Jump to content

Wikipedia:Today's featured article/December 30, 2005

From Wikipedia, the free encyclopedia

Imagism was a movement in early 20th-century Anglo-American poetry that favoured precision of imagery, and clear, sharp language. The Imagists rejected the sentiment and artifice typical of much Romantic and Victorian poetry. This was in contrast to their contemporaries, the Georgian poets, who were by and large content to work within that tradition. Group publication of work under the Imagist name in magazines and in four anthologies appearing between 1914 and 1917 featured writing by many of the most significant figures in Modernist poetry in English, as well as a number of other Modernist figures who were to be prominent in fields other than poetry. Based in London, the Imagists were drawn from Britain, Ireland and the United States and, somewhat unusually for the time, featured a number of women writers amongst their major figures.

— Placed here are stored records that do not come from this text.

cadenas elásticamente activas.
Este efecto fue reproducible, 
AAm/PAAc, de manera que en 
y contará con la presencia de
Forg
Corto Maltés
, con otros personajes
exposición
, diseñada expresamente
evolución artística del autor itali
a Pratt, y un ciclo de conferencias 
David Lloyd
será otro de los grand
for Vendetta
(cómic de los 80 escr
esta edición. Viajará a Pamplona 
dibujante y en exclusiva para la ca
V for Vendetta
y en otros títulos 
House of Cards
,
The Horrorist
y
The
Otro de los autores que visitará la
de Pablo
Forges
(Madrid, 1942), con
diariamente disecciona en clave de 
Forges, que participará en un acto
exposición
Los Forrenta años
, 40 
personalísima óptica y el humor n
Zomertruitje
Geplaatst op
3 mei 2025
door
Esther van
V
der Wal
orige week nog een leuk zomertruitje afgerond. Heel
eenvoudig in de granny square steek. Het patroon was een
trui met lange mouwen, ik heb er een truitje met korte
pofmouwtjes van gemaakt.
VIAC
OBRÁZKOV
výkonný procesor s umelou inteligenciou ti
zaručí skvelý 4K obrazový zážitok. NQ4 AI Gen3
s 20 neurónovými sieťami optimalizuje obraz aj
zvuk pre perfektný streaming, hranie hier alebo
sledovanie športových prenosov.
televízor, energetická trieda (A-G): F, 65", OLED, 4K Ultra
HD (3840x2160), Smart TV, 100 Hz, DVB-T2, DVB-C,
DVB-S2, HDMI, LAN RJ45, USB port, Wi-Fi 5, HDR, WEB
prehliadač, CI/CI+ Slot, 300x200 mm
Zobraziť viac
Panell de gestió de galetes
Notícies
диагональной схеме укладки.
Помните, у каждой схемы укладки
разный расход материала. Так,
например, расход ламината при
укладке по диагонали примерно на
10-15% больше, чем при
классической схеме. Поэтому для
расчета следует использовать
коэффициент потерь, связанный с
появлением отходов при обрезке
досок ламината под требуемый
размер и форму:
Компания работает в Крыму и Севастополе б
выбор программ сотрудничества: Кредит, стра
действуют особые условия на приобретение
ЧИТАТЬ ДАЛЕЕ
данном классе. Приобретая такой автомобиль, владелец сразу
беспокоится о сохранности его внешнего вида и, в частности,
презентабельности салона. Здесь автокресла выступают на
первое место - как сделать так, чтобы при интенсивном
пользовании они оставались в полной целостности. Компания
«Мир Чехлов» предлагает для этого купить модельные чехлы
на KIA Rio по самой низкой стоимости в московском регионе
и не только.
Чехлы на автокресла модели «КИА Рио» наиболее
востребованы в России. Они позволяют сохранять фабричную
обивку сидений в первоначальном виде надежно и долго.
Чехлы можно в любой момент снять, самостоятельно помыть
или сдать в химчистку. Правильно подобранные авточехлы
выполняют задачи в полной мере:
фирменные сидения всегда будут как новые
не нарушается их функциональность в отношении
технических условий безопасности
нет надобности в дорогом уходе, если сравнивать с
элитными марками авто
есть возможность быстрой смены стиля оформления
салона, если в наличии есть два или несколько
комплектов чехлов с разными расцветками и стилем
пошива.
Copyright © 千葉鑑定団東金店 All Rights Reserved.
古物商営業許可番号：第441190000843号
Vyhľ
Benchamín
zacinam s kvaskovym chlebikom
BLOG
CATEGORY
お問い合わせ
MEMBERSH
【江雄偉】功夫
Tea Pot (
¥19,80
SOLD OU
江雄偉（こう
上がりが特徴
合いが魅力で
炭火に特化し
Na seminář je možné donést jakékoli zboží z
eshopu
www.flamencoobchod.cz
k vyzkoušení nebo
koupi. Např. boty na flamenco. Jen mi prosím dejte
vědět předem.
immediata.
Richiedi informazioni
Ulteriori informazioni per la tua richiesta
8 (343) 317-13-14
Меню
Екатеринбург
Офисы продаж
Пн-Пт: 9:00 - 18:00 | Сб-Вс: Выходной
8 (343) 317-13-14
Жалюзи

Historically, Imagism is also significant because it was the first organised Modernist English-language literary movement or group. At the time Imagism emerged Longfellow and Tennyson were considered the paragons for poetry, and the public valued the sometimes moralising tone of their writings. In contrast to this, Imagism called for a return to what were seen as more classical values, such as directness of presentation and economy of language, as well as a willingness to experiment with non-traditional verse forms.